SET TASK A: Please copy the entries below verbatim, starting with the first line of the entries and going on through the line with "text_box i=5 j=1 n=11 [480, 300, 556, 371]".

DOCUMENT SEGMENT:
— start —
On October 16th, 1980, a squall line packing damaging winds swept across the area. The line of thunderstorms developed around 2 pm and moved east and northeast at over 50 miles an hour. A large portion of southeast South Dakota was belted with winds of 50 to 70 miles an hour. Yankton reported winds of 60 to 70 miles an hour while Sioux Falls was hit with a 62 mile an hour gust. Considerable damage was done in southeast South Dakota to trees, farm structures, and small buildings. Damage estimates were 100 to 200 thousand dollars. West of Sioux City, Knox County Nebraska also received heavy damage from straight line winds and a tornado. The twister caused extensive damage to a farm house 12 miles north of Bloomfield.

By late afternoon the thunderstorms were roaring through southwest Minnesota with 50 to 70 mile an hour winds. Numerous outbuildings and many trees were downed or damaged. In Redwood county two combines and a 24 foot travel trailer were tipped over and damaged. Northwest Iowa was spared the strongest winds from this squall line.

October 17 -

Wind power has the potential to become a fairly significant energy source across portions of the United States. The possibility of wind generating electricity was brought about with the combination of advancing technology and the old idea of windmills. Apparently, windmills were first used extensively in the Middle East all the way back in the 11th century. Around 200 years later they became established in Europe. In the 1400's the Dutch were using wind power to drain swamps and marshes and before the start of this century, the Danes were using wind to generate some 40 megawatts of electrical power. In the future in this country wind power may generate up 10 percent of the electricity in some areas.

October 18 -

Annual weather related losses in the United States are estimated to be as high as $34.5 billion dollars. New technologies are helping to prevent losses that could be significantly higher than this. Weather satellites save the country money. According to the National Oceanic and Atmospheric Administration (NOAA), the use of information supplied by weather satellites saves key industries such as agriculture, construction, shipping, fishing, utilities, and aviation more than $5 billion dollars a year.
— end —
RECORDS SUPPLIED:
— start —
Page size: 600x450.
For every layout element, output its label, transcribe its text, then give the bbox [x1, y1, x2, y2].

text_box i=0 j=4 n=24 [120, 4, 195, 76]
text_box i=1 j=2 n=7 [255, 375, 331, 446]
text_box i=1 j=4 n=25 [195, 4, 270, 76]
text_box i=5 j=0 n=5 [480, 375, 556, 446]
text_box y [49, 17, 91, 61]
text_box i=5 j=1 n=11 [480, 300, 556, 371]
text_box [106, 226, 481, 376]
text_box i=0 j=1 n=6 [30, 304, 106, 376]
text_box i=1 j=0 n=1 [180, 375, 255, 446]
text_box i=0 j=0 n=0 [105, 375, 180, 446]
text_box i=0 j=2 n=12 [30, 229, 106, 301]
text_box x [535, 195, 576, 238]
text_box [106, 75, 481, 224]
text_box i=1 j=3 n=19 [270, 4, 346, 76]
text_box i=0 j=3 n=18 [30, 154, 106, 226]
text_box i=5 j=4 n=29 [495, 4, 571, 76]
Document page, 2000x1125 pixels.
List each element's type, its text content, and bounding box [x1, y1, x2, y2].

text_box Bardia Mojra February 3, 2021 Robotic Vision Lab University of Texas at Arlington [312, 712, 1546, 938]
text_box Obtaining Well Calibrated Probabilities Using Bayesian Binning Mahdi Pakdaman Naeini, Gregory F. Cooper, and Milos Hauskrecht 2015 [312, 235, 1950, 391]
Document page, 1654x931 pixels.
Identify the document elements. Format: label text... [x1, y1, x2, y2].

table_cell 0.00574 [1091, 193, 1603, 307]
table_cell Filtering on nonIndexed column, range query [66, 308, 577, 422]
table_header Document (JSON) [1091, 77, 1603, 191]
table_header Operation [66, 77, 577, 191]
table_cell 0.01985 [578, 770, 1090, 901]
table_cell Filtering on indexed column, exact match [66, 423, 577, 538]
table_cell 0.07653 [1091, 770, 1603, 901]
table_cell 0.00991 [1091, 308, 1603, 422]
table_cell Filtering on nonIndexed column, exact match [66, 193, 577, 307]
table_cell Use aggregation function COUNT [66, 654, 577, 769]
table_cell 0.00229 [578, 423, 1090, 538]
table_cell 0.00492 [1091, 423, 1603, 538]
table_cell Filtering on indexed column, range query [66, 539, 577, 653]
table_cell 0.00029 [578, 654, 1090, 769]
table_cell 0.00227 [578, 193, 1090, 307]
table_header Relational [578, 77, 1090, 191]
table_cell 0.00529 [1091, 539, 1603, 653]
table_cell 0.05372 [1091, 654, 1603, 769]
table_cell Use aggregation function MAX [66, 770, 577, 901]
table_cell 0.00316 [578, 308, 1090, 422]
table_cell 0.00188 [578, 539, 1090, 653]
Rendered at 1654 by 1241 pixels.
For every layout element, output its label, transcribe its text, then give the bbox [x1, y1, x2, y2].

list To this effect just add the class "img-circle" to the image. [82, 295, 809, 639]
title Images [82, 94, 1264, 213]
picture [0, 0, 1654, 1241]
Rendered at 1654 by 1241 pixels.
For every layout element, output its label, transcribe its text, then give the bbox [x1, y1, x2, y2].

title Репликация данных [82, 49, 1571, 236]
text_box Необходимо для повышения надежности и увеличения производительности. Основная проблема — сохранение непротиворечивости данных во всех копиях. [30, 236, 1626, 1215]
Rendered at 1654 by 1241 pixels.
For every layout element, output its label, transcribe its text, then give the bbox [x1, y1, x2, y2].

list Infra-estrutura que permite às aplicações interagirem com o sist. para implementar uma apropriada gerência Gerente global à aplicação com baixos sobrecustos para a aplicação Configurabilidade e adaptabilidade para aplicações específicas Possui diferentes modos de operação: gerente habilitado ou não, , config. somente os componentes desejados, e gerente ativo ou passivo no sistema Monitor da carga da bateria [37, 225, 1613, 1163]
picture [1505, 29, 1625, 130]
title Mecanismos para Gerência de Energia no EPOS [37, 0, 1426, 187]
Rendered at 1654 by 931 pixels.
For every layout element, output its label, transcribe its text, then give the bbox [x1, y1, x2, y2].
— end —
SET TASK B: According to the weather history text, what wind gust hit Sioux Falls on October 16th, 1980?

RESPONSE A:
Page size: 600x450.
For every layout element, output its label, transcribe its text, then give the bbox [x1, y1, x2, y2].

text_box i=0 j=4 n=24 [120, 4, 195, 76]
text_box i=1 j=2 n=7 [255, 375, 331, 446]
text_box i=1 j=4 n=25 [195, 4, 270, 76]
text_box i=5 j=0 n=5 [480, 375, 556, 446]
text_box y [49, 17, 91, 61]
text_box i=5 j=1 n=11 [480, 300, 556, 371]

RESPONSE B: A 62 mile an hour gust.